Here I am with our guides, May 2008. I am lucky to have these friends and to be learning much about their culture. Interacting with the Maasai not only frees me from misconceptions about the Maasai, which are rampant among non-Maasai people, whether in Tanzania or elsewhere, but also gives me a sense of what Hemingway is describing in his works, especially Green Hills of Africa and Under Kilimanjaro.
Above is the dining hall, close to the guest house.
It is very nice to be here in the center of Longido, beside the highway linking Tanzania and Kenya. It is wonderful, knowing that on December 20, 1933, Hemingway and his party passed here, on their way to Arusha and beyond. I have learned something else this year, while reading a book I bought last year, Barua za Shaaban Robert 1931-1958, published by the Institute of Kiswahili Research, University of Dar es Salaam.

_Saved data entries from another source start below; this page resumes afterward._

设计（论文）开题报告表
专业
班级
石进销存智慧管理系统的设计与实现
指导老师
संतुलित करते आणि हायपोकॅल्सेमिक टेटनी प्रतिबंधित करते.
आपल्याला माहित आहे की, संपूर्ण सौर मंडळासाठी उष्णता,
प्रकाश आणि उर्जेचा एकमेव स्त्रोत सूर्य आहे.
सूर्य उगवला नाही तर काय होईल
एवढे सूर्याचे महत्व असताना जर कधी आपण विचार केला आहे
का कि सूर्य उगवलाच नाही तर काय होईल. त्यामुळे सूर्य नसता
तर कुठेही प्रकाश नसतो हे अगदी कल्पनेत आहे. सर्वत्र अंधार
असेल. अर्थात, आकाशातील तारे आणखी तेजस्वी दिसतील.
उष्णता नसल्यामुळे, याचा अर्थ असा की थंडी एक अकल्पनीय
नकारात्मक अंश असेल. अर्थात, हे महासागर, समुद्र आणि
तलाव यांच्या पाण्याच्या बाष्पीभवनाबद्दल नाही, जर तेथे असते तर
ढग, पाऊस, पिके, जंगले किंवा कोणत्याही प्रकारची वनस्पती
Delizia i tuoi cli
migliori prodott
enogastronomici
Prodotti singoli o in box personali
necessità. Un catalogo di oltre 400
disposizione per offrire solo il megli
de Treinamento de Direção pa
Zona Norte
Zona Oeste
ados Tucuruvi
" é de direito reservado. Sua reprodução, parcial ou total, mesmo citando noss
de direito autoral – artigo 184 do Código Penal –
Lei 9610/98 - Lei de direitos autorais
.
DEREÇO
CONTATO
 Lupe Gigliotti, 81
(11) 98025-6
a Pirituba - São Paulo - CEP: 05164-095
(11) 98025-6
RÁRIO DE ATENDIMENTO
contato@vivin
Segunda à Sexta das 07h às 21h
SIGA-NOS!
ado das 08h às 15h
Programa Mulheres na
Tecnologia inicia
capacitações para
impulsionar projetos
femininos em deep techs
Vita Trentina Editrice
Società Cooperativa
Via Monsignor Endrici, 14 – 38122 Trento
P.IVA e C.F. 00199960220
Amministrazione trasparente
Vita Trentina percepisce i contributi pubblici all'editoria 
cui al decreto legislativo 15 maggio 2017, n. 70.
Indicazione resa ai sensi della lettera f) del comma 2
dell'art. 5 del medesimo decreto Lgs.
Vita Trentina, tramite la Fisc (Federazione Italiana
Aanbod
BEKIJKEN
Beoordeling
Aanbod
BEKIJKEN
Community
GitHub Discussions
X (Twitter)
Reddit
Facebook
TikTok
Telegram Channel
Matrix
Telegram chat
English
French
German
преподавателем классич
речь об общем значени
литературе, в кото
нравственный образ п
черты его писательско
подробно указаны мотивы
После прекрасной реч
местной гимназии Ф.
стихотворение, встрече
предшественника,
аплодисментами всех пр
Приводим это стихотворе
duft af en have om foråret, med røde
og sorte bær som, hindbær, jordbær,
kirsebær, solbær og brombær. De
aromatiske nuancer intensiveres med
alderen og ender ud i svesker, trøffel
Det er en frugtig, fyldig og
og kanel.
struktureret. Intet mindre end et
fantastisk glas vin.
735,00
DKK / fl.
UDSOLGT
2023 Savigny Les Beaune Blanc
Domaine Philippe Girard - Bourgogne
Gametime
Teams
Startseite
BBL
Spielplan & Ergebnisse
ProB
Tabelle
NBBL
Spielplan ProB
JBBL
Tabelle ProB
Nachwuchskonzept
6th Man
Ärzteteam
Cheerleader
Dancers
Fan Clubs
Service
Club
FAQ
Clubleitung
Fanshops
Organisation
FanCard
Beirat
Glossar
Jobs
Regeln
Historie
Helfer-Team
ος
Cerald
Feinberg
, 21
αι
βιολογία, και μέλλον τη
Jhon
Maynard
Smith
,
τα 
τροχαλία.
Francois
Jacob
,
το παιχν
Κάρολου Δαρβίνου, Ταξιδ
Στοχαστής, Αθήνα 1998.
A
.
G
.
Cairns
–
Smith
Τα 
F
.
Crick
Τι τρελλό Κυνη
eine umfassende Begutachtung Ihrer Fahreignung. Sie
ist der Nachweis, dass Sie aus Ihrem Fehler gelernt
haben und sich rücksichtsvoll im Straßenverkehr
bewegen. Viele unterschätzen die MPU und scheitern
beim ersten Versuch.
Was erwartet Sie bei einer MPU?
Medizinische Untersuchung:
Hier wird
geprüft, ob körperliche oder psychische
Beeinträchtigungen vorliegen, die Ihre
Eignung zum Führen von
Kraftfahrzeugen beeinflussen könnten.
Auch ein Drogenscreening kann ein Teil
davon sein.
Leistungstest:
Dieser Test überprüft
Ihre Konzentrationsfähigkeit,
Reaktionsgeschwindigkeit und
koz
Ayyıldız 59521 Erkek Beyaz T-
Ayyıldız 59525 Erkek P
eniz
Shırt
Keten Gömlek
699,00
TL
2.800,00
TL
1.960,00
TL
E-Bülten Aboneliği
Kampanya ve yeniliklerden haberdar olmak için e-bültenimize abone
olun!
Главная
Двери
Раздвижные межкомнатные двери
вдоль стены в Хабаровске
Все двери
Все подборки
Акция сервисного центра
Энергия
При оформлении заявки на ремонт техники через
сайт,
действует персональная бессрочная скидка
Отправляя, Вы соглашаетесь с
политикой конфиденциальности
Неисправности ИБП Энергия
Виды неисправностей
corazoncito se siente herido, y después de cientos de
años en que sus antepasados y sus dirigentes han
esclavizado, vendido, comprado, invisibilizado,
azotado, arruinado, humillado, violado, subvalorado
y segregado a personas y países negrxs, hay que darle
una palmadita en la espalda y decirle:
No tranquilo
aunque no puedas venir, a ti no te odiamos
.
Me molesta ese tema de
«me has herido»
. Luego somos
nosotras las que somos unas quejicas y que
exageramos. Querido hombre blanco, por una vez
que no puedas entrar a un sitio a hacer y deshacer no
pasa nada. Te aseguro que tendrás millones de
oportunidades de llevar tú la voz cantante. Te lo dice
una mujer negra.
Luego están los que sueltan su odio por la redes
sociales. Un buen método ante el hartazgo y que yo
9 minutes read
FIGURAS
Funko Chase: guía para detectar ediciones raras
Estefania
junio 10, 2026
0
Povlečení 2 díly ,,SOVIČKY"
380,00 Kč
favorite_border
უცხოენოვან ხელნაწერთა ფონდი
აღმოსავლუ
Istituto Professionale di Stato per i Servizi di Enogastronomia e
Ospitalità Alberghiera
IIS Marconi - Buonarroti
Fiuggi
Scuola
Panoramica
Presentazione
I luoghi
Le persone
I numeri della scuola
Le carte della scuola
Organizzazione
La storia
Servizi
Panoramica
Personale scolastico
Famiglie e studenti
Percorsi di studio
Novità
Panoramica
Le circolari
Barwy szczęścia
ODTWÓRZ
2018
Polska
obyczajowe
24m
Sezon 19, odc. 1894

This is a collection of letters Shaaban Robert, Tanzania's most famous writer, wrote to Yusuf Ulenge, his younger brother, over a period of a quarter century. I knew for many years that Shaaban Robert had lived and worked in different parts of Tanzania. However, now I have noted with much excitement that Shaaban Robert stayed here in Longido, in September 1931, working in the Customs Office. He came again the first week of June, 1936, to work in the same office. This time, he intended to stay 56 days. As it turned out, however, he stayed over a year, up to about mid-July 1937. Unfortunately, most people are not aware of this vital connection between Longido and Shaaban Robert, the founding father of modern Swahili literature.